A Giorgia Meloni sfugge tutto fuorché la forza dell’immagine che, spesso, parla più di mille discorsi. C’è chi a lei ha dedicato, con molto spirito polemico, addirittura un libro chiamandola “Influencer”. Giorgia Meloni si è spesso rivelata una maestra nel gestire la comunicazione ed i gesti della politica così come le sembra, ma non solo a lei, richiesto ai giorni d’oggi.
E allora dobbiamo ritenere che il posto lasciato vuoto dall’Italia sul treno per Kiev abbia un significato. Macron è rimasto l’unico del trio italo – franco – tedesco che andò a trovare Zelensky mentre infuriavano i bombardamenti russi, nel giugno del 22. A conferma che, checché ne dica la stampa fiancheggiatrice dell’attuale inquilina di Palazzo Chigi, il Presidente francese è sempre saldo lì a presidiare la tolda di comando di una Europa che non intende ripetere ai propri confini la brutta figura fatta ai tempi del ritiro dall’Afghanistan.
Sarà poi vera gloria? Non c’è la certezza e Giorgia Meloni pensa evidentemente di no se non si è gettata nella mischia della presenza europea a Kiev in occasione dell’anniversario della sconfitta del nazi-fascismo.
Sul treno diretto nella capitale Ucraina, questa volta al posto del vecchio Cancelliere tedesco, Scholz, c’era il nuovo, Merz. Invece di Mario Draghi, il Primo ministro britannico Starmer. A loro si è poi aggiunto il polacco Tusk. A conferma, come dicono le leggi della fisica, e della politica, che quando c’è un vuoto … si riempie.
Andando avanti così rischierà di essere confermato il fatto che il baricentro dell’Europa sarà sempre più al Nord e spostato ad Oriente. E dobbiamo sentir dire proprio a Starmer: “la presenza a Kiev è la forza della nostra unità”.
Ora, che la posizione europea abbia un senso o meno, che porti o no risultati, e che gli europei non riescano a nascondere del tutto la mancanza di piene identità di vedute, quello che si è visto a Kiev ci fa trovare dinanzi al nuovo quartetto di guida dell’Europa, almeno sulla vicenda Ucraina tanto condizionante.

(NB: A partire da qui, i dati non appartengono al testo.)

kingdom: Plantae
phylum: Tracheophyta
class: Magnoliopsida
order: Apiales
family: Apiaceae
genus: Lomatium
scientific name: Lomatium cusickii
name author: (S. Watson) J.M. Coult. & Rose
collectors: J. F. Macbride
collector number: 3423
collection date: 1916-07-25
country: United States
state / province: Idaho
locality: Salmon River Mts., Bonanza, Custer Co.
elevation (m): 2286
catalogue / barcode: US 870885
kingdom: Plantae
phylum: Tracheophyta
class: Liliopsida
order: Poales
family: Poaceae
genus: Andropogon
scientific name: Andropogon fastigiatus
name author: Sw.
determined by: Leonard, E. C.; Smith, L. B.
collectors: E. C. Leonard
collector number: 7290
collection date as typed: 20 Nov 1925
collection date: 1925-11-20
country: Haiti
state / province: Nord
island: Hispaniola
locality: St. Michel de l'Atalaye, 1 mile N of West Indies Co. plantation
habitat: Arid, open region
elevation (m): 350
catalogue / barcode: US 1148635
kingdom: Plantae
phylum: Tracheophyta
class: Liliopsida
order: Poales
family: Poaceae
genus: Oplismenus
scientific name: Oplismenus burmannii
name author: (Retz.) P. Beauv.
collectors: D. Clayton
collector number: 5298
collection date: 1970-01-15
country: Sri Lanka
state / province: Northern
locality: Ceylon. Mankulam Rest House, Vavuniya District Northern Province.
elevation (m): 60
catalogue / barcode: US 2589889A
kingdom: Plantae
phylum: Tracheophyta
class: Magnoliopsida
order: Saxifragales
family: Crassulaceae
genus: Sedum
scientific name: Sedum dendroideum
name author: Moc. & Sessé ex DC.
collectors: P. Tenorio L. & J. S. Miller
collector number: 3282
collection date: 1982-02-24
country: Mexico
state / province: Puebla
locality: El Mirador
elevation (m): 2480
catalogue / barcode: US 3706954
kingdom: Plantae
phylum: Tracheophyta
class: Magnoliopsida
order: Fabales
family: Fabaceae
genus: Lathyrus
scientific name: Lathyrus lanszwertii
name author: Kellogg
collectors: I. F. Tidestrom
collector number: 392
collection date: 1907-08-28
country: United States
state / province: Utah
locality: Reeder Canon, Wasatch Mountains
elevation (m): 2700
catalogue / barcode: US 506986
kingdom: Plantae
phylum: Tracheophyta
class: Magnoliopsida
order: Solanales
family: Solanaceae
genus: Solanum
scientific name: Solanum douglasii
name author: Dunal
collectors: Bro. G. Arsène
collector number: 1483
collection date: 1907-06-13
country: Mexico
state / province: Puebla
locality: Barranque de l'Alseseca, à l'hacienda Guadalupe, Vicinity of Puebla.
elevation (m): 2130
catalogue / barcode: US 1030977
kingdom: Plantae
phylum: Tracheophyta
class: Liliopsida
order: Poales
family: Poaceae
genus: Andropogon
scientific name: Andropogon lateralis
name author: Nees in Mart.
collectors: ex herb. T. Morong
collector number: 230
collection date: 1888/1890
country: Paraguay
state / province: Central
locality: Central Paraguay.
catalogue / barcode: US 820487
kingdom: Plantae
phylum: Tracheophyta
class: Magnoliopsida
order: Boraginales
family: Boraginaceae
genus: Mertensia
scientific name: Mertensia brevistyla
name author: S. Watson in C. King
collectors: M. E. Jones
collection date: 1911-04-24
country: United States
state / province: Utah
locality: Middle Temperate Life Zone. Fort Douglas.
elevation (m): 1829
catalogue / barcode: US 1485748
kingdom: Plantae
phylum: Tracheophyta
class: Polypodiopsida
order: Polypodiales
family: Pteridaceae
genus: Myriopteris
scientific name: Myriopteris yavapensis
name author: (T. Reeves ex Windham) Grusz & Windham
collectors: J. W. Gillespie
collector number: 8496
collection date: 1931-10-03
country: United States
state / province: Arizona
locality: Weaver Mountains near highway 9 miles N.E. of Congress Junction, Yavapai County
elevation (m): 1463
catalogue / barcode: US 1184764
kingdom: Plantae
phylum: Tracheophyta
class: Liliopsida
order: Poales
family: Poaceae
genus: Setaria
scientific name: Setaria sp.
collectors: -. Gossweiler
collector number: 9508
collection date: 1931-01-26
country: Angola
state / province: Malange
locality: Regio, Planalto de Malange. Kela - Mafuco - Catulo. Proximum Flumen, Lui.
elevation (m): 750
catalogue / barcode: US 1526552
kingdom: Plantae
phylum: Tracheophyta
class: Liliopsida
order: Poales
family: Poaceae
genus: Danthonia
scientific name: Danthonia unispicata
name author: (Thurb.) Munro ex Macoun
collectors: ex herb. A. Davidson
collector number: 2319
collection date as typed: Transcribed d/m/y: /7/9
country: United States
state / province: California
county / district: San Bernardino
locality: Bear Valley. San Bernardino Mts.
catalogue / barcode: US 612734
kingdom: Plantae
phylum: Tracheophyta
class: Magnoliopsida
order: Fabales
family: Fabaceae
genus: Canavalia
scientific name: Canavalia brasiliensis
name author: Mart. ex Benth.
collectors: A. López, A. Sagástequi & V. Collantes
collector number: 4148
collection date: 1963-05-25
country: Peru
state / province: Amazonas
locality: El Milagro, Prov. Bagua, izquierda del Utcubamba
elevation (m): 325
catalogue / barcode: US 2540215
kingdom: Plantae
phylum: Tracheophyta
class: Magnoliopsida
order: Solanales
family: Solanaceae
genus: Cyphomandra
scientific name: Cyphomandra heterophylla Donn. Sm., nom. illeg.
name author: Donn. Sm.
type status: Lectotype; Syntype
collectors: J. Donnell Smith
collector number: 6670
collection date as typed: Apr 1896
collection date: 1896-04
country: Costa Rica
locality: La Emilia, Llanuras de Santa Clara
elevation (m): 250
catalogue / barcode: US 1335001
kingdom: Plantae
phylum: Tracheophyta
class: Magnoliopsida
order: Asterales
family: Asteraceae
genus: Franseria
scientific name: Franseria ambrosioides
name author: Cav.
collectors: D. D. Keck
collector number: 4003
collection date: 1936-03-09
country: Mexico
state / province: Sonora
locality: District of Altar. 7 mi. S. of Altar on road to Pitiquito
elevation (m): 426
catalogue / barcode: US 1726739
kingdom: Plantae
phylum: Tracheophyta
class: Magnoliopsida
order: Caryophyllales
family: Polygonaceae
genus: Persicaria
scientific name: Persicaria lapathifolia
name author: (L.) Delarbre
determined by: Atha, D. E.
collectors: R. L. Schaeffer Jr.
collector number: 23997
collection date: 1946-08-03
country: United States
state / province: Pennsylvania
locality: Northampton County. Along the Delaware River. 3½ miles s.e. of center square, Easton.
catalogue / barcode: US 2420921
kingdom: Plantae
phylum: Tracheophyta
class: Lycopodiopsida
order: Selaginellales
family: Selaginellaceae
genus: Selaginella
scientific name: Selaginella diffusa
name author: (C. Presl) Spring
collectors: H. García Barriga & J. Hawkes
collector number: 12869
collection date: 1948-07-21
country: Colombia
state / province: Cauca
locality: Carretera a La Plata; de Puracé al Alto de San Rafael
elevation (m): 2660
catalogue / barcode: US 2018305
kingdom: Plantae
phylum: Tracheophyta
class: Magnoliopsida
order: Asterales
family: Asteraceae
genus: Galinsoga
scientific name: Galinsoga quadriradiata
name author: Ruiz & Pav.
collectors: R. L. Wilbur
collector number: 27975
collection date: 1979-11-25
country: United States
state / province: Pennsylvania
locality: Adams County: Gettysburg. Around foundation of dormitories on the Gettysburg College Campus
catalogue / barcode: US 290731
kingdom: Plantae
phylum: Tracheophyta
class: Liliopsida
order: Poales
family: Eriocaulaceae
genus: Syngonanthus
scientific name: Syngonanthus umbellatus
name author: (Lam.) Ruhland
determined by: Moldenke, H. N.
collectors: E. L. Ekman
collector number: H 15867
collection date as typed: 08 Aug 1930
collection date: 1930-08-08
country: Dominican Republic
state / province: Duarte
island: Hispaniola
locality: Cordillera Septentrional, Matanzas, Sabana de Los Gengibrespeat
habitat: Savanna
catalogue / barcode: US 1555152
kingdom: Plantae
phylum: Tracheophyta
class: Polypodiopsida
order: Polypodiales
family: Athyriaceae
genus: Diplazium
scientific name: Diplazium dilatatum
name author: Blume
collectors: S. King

È stato un bene che l’Italia non ci fosse? É arduo pensare che la pace si raggiunga con manifestazioni di questo genere. Ma non è detto che anche queste non servano allo scopo. Vogliamo sperare che la linea ferma di vicinanza all’Ucraina, magari non solo affidata alla solita litania su nuove sanzioni, si riveli utile a trovare i primi margini di un possibile compromesso.
Siamo in un momento in cui Trump è costretto a tenere conto sia di ciò che ha amaramente definito il “sentirsi preso in giro da Putin”, sia della resistenza degli ucraini per nulla soddisfatti dall’idea di una pace equivalente alla capitolazione tout court. Potrebbe rivelarsi utile un’Europa non completamente supina alle iniziali illusioni del Presidente americano di riuscire a risolvere tutto nello spazio di una serata grazie alla fatidica telefonata con Putin.
Nel caso le cose vadano per meglio, senza per questo abbandonarsi a facili illusioni – ed accettando il fatto che la partita sarà destinata ad essere probabilmente ancora lunga- nella Storia non entrerà quello che Giorgia Meloni ha detto nel corso di una teleconferenza con gli altri europei e con Zelensky. Le cronache, cui lei tiene tanto, ricorderanno semplicemente che gli attori presenti a Kiev erano altri.
Temiamo che il punto su cui si è incagliata ancora una volta Giorgia Meloni sia proprio questo. Ammantando con grande saggezza diplomatica una tendenza alla vicinanza politica ed ideologica a Trump. Giorgia Meloni, e noi con lei, deve fare pesantemente i conti con le posizioni di quella Europa da cui, volenti o nolenti, anche l’Italia dipende dalla testa ai piedi. Come anche Marina Berlusconi ha ricordato inviando un messaggio pure ad Antonio Tajani.
Giorgia Meloni è in una stretta. Continua a provare di dare un colpo al cerchio ed uno alla botte. E così, come si faceva una volta sui vecchi treni prima dell’introduzione della prenotazione obbligatoria, ha lasciato sul sedile “il cappello” – come potremmo considerare la tardiva decisione di partecipare almeno da remoto all’incontro di Kiev- per scendere dal treno su cui non aveva intenzione di salire. In certe occasioni, anche verso l’intero paese che si rappresenta, c’è il dovere di essere presenti, che la cosa porti o meno a qualche risultato immediato.